From e32fbaaae2a817a82bc19c57c4a291dd73c31253 Mon Sep 17 00:00:00 2001
From: Wenwen Qu <vinny_qu@163.com>
Date: Thu, 24 Aug 2023 16:40:11 +0800
Subject: [PATCH] Update 7B_sft.py

---
 configs/7B_sft.py | 12 ++++++++++++
 1 file changed, 12 insertions(+)

diff --git a/configs/7B_sft.py b/configs/7B_sft.py
index d062040..eba77c8 100644
--- a/configs/7B_sft.py
+++ b/configs/7B_sft.py
@@ -128,6 +128,18 @@ model = dict(
     num_chunks=1,  # if num_chunks > 1, interleaved pipeline scheduler is used.
     num_experts=8,
 )
+"""
+zero1 parallel:
+    1. if zero1 <= 0, The size of the zero process group is equal to the size of the dp process group,
+        so parameters will be divided within the range of dp.
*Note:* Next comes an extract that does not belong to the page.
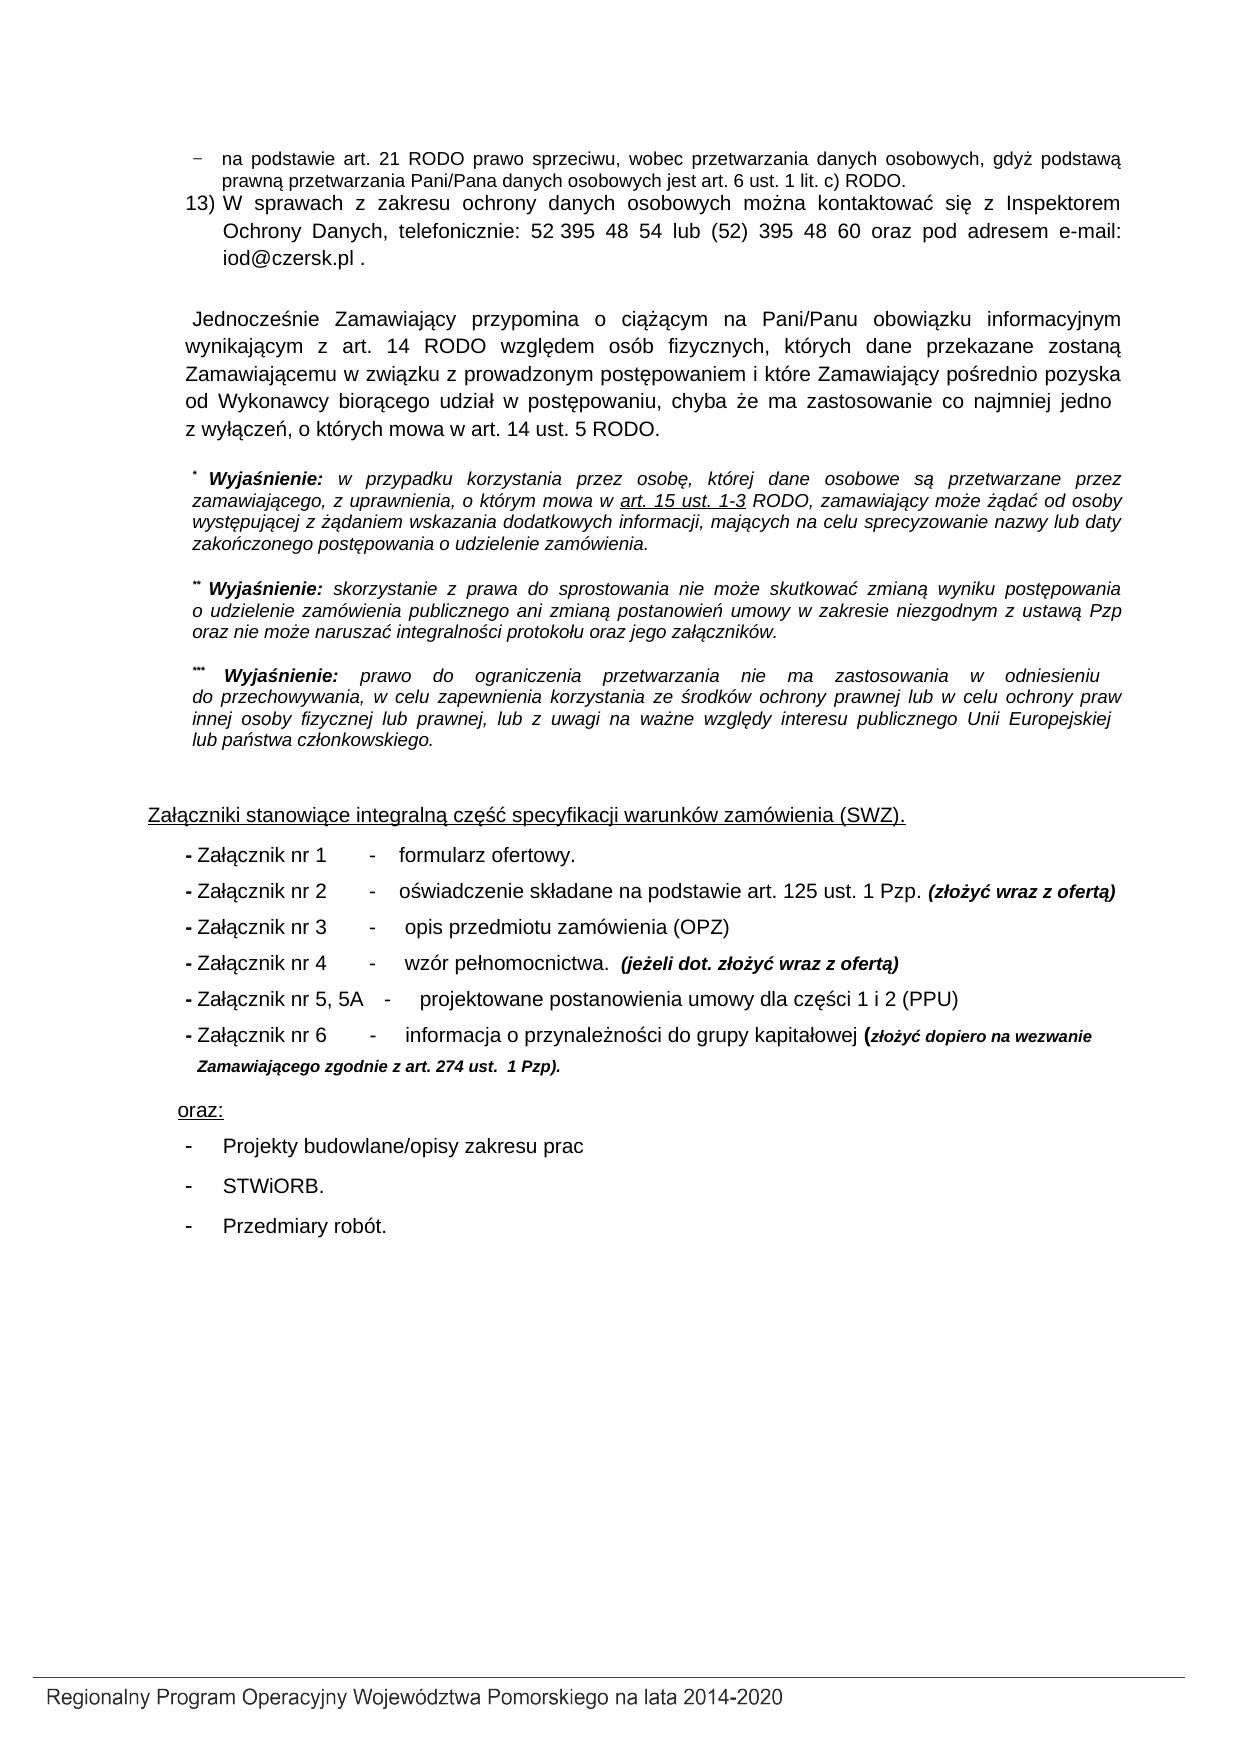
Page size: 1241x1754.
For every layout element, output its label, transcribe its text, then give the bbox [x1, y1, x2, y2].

list Projekty budowlane/opisy zakresu prac [185, 1134, 1122, 1158]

+    2. if zero1 == 1, zero is not used, and all dp groups retain the full amount of model parameters.
+    3. zero1 > 1 and zero1 <= dp world size, the world size of zero is a subset of dp world size.
+        For smaller models, it is usually a better choice to split the parameters within nodes with a setting <= 8.
+pipeline parallel (dict):
+    1. size: int, the size of pipeline parallel.
+    2. interleaved_overlap: bool, enable/disable communication overlap when using interleaved pipeline scheduler.
+tensor parallel: tensor parallel size, usually the number of GPUs per node.
+"""
 parallel = dict(
     zero1=8,
     pipeline=dict(size=1, interleaved_overlap=True),